Starting at the line with "high-resolution photomicrograph shows", retype every line through the end of the listing exactly as written, and nothing before it.

▶ _Input data_
****

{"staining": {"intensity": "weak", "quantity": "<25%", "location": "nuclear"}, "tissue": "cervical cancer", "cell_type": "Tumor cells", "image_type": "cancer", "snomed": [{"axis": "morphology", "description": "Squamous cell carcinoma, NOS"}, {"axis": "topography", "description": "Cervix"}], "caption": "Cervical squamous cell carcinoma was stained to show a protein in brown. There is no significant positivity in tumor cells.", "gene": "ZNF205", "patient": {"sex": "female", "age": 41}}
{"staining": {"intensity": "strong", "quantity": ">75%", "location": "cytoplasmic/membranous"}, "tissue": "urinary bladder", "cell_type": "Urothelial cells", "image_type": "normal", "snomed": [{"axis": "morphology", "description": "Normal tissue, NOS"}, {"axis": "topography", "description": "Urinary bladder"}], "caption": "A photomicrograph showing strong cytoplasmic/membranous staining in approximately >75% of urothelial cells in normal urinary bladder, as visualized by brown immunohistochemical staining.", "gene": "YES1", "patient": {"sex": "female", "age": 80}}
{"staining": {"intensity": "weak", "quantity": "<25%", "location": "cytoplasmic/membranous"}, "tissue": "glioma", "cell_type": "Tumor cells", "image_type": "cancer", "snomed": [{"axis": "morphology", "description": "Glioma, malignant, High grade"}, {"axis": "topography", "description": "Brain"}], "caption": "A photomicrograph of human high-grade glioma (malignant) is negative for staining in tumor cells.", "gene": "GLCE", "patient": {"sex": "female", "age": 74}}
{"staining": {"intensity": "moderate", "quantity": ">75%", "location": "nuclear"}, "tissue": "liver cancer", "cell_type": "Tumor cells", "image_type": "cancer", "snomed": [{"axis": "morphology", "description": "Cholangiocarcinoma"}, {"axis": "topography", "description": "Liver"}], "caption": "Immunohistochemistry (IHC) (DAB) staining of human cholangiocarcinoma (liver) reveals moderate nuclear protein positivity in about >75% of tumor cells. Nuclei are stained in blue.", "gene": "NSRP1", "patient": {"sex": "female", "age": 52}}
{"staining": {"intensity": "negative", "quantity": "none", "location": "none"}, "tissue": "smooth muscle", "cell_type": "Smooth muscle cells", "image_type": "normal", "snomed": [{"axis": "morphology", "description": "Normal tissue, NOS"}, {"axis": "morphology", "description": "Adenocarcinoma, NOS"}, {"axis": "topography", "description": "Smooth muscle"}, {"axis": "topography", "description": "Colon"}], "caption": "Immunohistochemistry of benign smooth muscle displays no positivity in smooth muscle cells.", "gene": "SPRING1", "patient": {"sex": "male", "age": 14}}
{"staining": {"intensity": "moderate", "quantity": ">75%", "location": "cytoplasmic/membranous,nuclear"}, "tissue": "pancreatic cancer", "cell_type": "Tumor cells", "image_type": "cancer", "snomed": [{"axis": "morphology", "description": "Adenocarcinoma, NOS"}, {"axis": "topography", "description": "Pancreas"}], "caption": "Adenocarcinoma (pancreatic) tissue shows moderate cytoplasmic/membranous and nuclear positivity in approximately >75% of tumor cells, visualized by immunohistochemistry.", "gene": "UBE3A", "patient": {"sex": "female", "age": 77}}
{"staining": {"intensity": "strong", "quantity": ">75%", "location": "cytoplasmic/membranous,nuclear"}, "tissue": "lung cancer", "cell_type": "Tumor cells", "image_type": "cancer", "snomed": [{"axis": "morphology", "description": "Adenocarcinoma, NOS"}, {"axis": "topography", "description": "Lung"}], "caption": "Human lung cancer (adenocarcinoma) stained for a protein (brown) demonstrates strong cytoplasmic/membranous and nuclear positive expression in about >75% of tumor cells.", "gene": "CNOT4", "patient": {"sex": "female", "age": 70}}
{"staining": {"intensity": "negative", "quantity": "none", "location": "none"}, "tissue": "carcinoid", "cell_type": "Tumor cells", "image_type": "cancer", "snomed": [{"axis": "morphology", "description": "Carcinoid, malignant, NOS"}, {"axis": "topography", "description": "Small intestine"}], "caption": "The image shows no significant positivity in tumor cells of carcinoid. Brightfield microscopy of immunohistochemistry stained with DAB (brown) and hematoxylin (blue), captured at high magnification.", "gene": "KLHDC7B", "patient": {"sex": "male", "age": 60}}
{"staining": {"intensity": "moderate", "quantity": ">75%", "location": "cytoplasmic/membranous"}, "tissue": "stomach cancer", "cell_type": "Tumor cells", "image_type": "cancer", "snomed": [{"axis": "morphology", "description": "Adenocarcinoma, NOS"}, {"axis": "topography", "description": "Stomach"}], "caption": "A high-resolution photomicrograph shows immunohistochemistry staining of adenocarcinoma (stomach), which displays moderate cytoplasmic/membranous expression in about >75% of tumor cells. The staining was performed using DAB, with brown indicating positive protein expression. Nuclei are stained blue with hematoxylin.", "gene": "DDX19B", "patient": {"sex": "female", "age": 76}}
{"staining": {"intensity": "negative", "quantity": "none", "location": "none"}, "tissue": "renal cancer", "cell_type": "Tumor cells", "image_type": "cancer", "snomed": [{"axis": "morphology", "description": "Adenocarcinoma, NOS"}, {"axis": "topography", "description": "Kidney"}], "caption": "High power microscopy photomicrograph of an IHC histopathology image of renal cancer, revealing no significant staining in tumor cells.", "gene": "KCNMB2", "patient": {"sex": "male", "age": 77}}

****

▶ _Reply_
{"staining": {"intensity": "moderate", "quantity": ">75%", "location": "cytoplasmic/membranous"}, "tissue": "stomach cancer", "cell_type": "Tumor cells", "image_type": "cancer", "snomed": [{"axis": "morphology", "description": "Adenocarcinoma, NOS"}, {"axis": "topography", "description": "Stomach"}], "caption": "A high-resolution photomicrograph shows immunohistochemistry staining of adenocarcinoma (stomach), which displays moderate cytoplasmic/membranous expression in about >75% of tumor cells. The staining was performed using DAB, with brown indicating positive protein expression. Nuclei are stained blue with hematoxylin.", "gene": "DDX19B", "patient": {"sex": "female", "age": 76}}
{"staining": {"intensity": "negative", "quantity": "none", "location": "none"}, "tissue": "renal cancer", "cell_type": "Tumor cells", "image_type": "cancer", "snomed": [{"axis": "morphology", "description": "Adenocarcinoma, NOS"}, {"axis": "topography", "description": "Kidney"}], "caption": "High power microscopy photomicrograph of an IHC histopathology image of renal cancer, revealing no significant staining in tumor cells.", "gene": "KCNMB2", "patient": {"sex": "male", "age": 77}}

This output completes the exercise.